Trivium learned from the best

American national music thrash metal has been brought to the doors of the funeral parlor not a year, and not even a decade ago. Today, the genre’s progenitors and top masters, Metallica, Slayer, Anthrax, and Megadeth are rather a rich legacy, highest standard to follow, and names to be compared to, but not competitive acts anymore. Their numerous fans have to admit that the Big Four ought to go now, and so ought their music, the first wave of thrash metal. Those ready to replace them on the stage are headed by Americans (that was needless to say actually), Trivium who cast their own thrash metal of the new generation. You can waste eternity debating on how much actual thrash they have in their music and how much of everything else there is there, unless you put up with the fact that the times have changed and there is not going to be another Master Of Puppets, and we might not need it in fact. If you clear steer of imminent comparisons to the genre’s pioneers, Trivium might be those who are capable of postponing the burial of thrash metal by several more years. In 2011, the band presented their fifth record, In Waves, this marking their first five-CD achievement.

Trivium have lost some weight

In Waves is sure to get a truck of dirt from hardcore metalheads. Trivium are well used to that, because each time they bring a new album, it is accompanied with accusations of selling out and siding up with pop-format; but this time it is going to be tough. The metal part of the American band’s music is still there, and even got harder. Heafy sings in clean voice better and, feeling that confidence, uses it all over the place. Riffs are more solid, and the new drummer Nick Augusto proves his skills in the new group with so much vigor that he could have recorded a couple of solos all by himself and his drumkit.
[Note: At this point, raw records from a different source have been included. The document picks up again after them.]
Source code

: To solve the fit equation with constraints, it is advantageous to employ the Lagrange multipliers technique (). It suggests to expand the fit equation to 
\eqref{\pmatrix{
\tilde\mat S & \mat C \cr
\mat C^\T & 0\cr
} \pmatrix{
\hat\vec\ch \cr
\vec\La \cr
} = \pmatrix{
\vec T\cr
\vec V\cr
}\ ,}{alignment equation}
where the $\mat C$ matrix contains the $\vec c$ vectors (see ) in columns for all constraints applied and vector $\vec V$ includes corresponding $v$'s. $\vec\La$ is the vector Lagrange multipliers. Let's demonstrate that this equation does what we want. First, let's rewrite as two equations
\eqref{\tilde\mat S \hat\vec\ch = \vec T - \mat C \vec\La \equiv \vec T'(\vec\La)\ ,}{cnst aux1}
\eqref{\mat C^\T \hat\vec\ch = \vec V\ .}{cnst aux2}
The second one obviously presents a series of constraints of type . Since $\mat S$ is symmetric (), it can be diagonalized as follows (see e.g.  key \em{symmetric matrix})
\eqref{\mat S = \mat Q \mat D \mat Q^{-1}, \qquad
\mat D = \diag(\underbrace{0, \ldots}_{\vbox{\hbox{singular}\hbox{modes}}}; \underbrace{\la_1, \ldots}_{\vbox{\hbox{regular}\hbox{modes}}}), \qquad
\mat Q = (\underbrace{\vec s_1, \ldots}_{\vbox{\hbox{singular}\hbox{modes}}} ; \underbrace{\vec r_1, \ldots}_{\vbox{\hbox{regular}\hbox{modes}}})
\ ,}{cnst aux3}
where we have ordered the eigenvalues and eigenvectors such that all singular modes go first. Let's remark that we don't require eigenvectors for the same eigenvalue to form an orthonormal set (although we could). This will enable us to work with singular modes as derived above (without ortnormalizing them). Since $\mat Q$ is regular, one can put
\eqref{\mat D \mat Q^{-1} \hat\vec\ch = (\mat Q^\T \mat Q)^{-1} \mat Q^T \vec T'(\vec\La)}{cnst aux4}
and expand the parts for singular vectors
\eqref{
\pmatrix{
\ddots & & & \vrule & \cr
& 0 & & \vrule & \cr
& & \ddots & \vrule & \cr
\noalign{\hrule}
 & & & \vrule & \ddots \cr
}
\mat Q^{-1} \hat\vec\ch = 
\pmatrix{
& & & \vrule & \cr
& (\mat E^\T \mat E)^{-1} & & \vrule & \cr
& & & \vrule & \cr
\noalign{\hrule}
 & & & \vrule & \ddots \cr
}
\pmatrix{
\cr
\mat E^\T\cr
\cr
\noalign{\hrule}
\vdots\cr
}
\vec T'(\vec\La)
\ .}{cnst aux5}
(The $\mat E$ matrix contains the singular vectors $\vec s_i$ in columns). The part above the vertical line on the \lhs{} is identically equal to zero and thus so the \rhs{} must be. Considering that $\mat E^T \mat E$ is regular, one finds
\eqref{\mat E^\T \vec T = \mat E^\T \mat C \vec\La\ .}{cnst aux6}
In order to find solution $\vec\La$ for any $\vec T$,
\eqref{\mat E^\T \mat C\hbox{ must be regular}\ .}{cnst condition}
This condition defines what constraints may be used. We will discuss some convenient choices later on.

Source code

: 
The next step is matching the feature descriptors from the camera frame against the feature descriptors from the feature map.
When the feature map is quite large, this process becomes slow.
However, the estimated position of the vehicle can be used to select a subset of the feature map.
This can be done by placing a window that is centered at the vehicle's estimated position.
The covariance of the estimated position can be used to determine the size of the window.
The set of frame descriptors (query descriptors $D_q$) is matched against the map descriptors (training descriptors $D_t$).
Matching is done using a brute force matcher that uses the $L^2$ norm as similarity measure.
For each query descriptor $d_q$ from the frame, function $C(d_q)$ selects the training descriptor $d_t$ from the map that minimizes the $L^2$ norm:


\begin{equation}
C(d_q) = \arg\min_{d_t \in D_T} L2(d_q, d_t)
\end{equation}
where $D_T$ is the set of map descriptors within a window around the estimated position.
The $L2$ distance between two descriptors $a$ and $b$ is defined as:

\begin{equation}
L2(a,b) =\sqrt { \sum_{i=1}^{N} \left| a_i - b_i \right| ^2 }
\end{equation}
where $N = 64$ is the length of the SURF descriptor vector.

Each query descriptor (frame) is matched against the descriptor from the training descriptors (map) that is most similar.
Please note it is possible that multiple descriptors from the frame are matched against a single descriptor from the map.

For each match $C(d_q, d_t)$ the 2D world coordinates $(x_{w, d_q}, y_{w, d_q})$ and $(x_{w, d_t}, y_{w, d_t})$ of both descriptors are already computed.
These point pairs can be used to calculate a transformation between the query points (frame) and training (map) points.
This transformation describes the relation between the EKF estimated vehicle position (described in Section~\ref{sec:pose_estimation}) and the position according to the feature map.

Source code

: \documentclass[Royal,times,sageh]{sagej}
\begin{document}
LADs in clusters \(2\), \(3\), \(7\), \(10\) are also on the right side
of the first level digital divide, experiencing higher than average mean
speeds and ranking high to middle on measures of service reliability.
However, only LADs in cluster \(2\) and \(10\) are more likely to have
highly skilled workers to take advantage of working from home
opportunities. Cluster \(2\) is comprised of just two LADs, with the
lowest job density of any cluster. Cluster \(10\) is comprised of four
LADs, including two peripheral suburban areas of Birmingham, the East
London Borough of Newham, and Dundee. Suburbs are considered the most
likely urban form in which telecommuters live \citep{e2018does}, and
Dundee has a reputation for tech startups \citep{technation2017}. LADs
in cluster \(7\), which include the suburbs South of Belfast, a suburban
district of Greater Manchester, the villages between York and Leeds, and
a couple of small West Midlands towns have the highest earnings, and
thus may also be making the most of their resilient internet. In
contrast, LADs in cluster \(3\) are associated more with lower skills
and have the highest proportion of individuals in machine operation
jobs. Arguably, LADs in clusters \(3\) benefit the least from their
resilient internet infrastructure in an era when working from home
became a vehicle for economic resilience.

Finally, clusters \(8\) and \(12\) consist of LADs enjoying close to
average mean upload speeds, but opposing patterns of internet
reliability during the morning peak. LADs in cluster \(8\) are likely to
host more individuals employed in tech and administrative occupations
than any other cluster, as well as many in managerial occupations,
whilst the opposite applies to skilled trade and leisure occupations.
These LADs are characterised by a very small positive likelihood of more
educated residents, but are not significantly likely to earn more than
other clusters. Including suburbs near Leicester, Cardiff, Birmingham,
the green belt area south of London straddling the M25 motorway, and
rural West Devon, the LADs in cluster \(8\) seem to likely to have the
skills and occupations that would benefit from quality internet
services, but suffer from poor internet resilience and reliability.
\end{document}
But there is TOO MUCH clean vocal, like in A Grey So Dark, and the good riffs simply push out classy solos, making them a rare kind here. Maybe, only Forsake Not The Dream features solo guitar getting a hundred percent out of its potential. Finally, the melodiousness, as usual in Trivium’s songs, prevails over aggressiveness. Even the fairly heavy and speedy Inception Of The End grabs you with its tuneful hooks, especially in the choruses. The only place where only pure thrash metal dwells is the lyrics causing no claims from most ugly and evil metal headbangers. There is even some misbalance between dark words and not that dark music. Watch The World Burn is a song about the world’s end, where there is room for a sweet melody and no room enough for depressive doom-like riffs.

Modern music for modern audience

You can understand, but in no way justify those skeptical experts and fans of extreme music who unnaturally turn up their noses when Trivium is brought up. Their arguments that the band has nothing to do with thrash metal, but only make an imitation that hurts the genre are irrelevant and even not serious. Sure, it not the thrash that ruined the ears and heads of metal fans twenty or thirty years ago. As time goes by, boundaries between styles are getting thinner and somewhere have already vanished. Some listeners, mostly supporters of heavy metal trends, find it hard to live with. You can hardly debate with defenders of true/real/original metal, but you have no need to prove anything to those who share a more neutral position, and listeners of this kind are growing in numbers among Trivium supporters. What kind of claims can they have to the vocalist who masters clean and extreme vocals equally well? What else may they ask of the guitars which combine both heaviness and tunes? Is there any fault they can find with the drummer and bassist who prove the entire album with distinct, steady and high tempo? For the majority of Trivium fans, In Waves will be another powerful album made in full compliance with the standards of contemporary hard rock music.